Otoyo closed the door carefully and, tipping back to Molly's side, whispered:
"The greatly beeg black eyes of Mees Blount look in from the window outside. She was very angree. Oh, so angree! She look like an eevil spirit."
"Then she didn't go to New York, after all! But how silly not to have joined us. What a jealous, strange girl she is!"
Molly could not know, however, with what care and secrecy the Greens had guarded their Christmas plans from Judith, who had caught a glimpse of the Professor and his sister at the general store that afternoon. It was revealed to her that her cousins would much rather not spend Christmas with her, and with a sullen, stubborn determination she changed her mind about going to New York. There was a good deal of the savage in her untamed nature, and that night, wandering unhappily about the college grounds and hearing sounds of laughter and singing from Queen's, she pressed her face against the window and the gay picture she saw inflamed her mind with rage and bitterness.
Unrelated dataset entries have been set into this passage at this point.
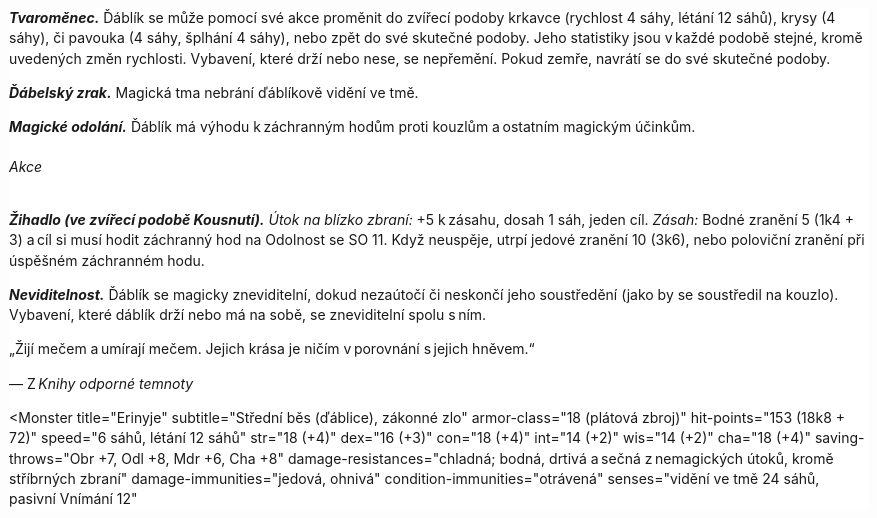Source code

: <Monster 
    title="Ďáblík"
    subtitle="Drobný běs (ďábel, tvaroměnec), zákonné zlo"
    armor-class="13"
    hit-points="10 (3k4 + 3)"
    speed="4 sáhy, létání 8 sáhů"
    str="6 (-2)"
    dex="17 (+3)"
    con="13 (+1)"
    int="11 (+0)"
    wis="12 (+1)"
    cha="14 (+2)"
    skills="Klamání +4, Nenápadnost +5, Přesvědčování +4, Vhled +3"
    damage-resistances="chladná; bodná, drtivá a sečná z nemagických útoků, kromě stříbrných zbraní"
    damage-immunities="jedová, ohnivá"
    condition-immunities="otrávený"
    senses="vidění ve tmě 24 sáhů, pasivní Vnímání 11"
    languages="ďábelština, obecná řeč"
    challenge="1/4 (50 ZK)"
    >
 
***Tvaroměnec.*** Ďáblík se může pomocí své akce proměnit do zvířecí podoby krkavce (rychlost 4 sáhy, létání 12 sáhů), krysy (4 sáhy), či pavouka (4 sáhy, šplhání 4 sáhy), nebo zpět do své skutečné podoby. Jeho statistiky jsou v každé podobě stejné, kromě uvedených změn rychlosti. Vybavení, které drží nebo nese, se nepřemění. Pokud zemře, navrátí se do své skutečné podoby.
  
***Ďábelský zrak.*** Magická tma nebrání ďáblíkově vidění ve tmě.
  
***Magické odolání.*** Ďáblík má výhodu k záchranným hodům proti kouzlům a ostatním magickým účinkům.
  
###### Akce
  
***Žihadlo (ve zvířecí podobě Kousnutí).*** *Útok na blízko zbraní:* +5 k zásahu, dosah 1 sáh, jeden cíl. *Zásah:* Bodné zranění 5 (1k4 + 3) a cíl si musí hodit záchranný hod na Odolnost se SO 11. Když neuspěje, utrpí jedové zranění 10 (3k6), nebo poloviční zranění při úspěšném záchranném hodu.
  
***Neviditelnost.*** Ďáblík se magicky zneviditelní, dokud nezaútočí či neskončí jeho soustředění (jako by se soustředil na kouzlo). Vybavení, které dáblík drží nebo má na sobě, se zneviditelní spolu s ním.
  
</Monster>   
  
<Card header="">

  
„Žijí mečem a umírají mečem. Jejich krása je ničím v porovnání s jejich hněvem.“
  
— Z *Knihy odporné temnoty*


</Card>

<Monster 
    title="Erinyje"
    subtitle="Střední běs (ďáblice), zákonné zlo"
    armor-class="18 (plátová zbroj)"
    hit-points="153 (18k8 + 72)"
    speed="6 sáhů, létání 12 sáhů"
    str="18 (+4)"
    dex="16 (+3)"
    con="18 (+4)"
    int="14 (+2)"
    wis="14 (+2)"
    cha="18 (+4)"
    saving-throws="Obr +7, Odl +8, Mdr +6, Cha +8"
    damage-resistances="chladná; bodná, drtivá a sečná z nemagických útoků, kromě stříbrných zbraní"
    damage-immunities="jedová, ohnivá"
    condition-immunities="otrávená"
    senses="vidění ve tmě 24 sáhů, pasivní Vnímání 12"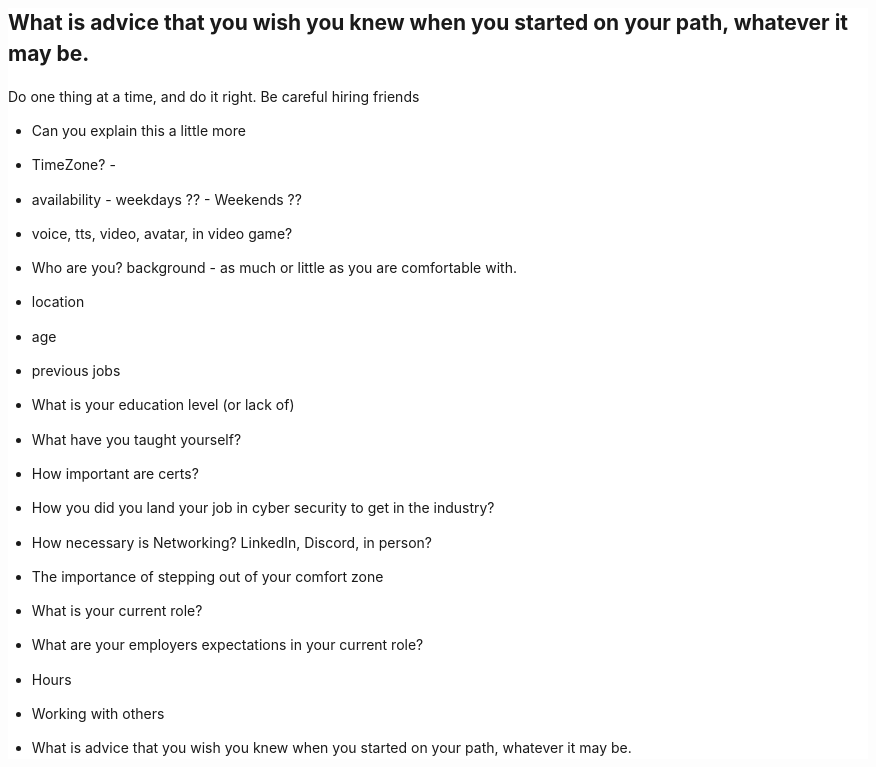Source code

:## What is advice that you wish you knew when you started on your path, whatever it may be. 
Do one thing at a time, and do it right. 
Be careful hiring friends
- Can you explain this a little more

- TimeZone? -
- availability - weekdays ?? - Weekends ??
- voice, tts, video, avatar, in video game?
- Who are you? background - as much or little as you are comfortable with.
- location
- age
- previous jobs
- What is your education level (or lack of)
- What have you taught yourself?
- How important are certs?
- How you did you land your job in cyber security to get in the industry?
- How necessary is Networking? LinkedIn, Discord, in person?
- The importance of stepping out of your comfort zone
- What is your current role?
- What are your employers expectations in your current role?
- Hours
- Working with others
- What is advice that you wish you knew when you started on your path, whatever it may be.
The poor girl did resemble an evil spirit at that moment. There was hatred in her heart for every merrymaker in the room, and if she had had a dynamite bomb she would have thrown it into the midst of the company without a moment's hesitation.
When Molly went to her own room after her talk with Otoyo, she found a note on her dressing table which did not worry her in the least considering she was quite innocent of the charge.
"You told me a falsehood this morning with all your preaching. I'd rather live over the post-office next to an incessant talker who does laundry work than stay in the same house with a person as deceitful and untruthful as you. J. B."
"I'm sorry for the poor soul," thought Molly, as she contemplated her own happy image in the glass. "She is like a traveller who deliberately takes the hardest road and chooses all the most disagreeable places to walk in. If she would just turn around and go the other way she would find it so much more agreeable for herself and all concerned."
Nevertheless, Molly felt a secret relief that Judith had chosen to stay over the post-office.
As for the incorrigible Judith, she did leave for New York early next morning and spent the rest of the holidays with her mother and brother.
Molly saw a great deal of the Greens for the next few days. They had tea together and long walks, and once the Professor read aloud to his sister and the little girl from Kentucky in the privacy of his own study. Miss Green and her two brothers left Wellington on New Year's Eve to visit some cousins in the next county, and still Molly was not lonely, for Lawrence Upton put in a great deal of time teaching her to skate and showing Otoyo and her the country around Wellington.